All told then, I cannot see how anyone could not be impressed by the series first regular episode. We have a wonderful villain in Zoë Wanamaker’s Cassandra; creepy little robotic spiders running around to give the children nightmares; people, Trees and planets being burned alive to give the rest of us nightmares; and, best of all, all this intrigue surrounding

the Doctor and his past, not to mention his budding relationship with Rose. I just hope that Mark Gatiss is able to keep the pace next week...

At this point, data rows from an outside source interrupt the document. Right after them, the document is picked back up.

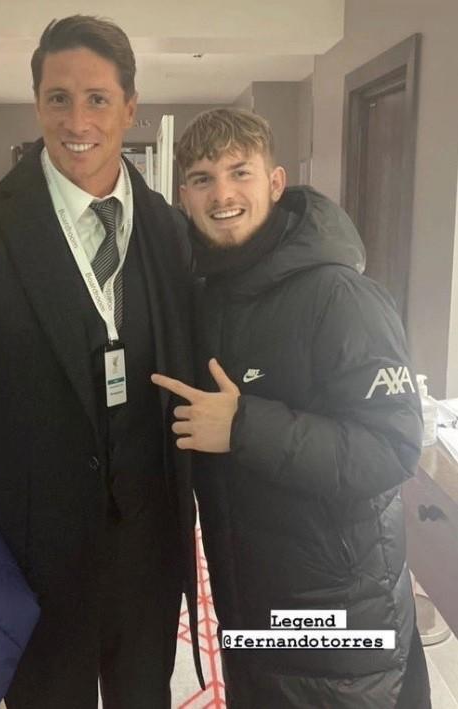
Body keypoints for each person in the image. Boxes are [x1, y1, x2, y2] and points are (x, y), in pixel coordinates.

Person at [0, 15, 203, 708]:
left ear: (129, 107)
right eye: (58, 97)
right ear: (37, 103)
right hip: (27, 561)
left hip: (148, 554)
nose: (76, 120)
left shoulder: (169, 231)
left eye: (97, 98)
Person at [152, 107, 431, 708]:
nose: (222, 194)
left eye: (240, 172)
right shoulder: (210, 294)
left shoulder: (341, 295)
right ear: (184, 197)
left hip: (337, 617)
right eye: (202, 179)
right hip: (249, 597)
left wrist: (244, 426)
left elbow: (392, 449)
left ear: (275, 182)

Copyright © E.G. Wolverson 2006


E.G. Wolverson has asserted his right under the Copyright, Design

 and Patents Act 1988, to be identified as the author of this work.


The destruction of Gallifrey referred to in this episode should not be confused with its destruction in The Ancestor Cell. The eighth Doctor’s final adventure in print, The Gallifrey Chronicles (which was published shortly after this episode was broadcast), set up the restoration of Gallifrey, so that it could be destroyed again in the Last Great Time War.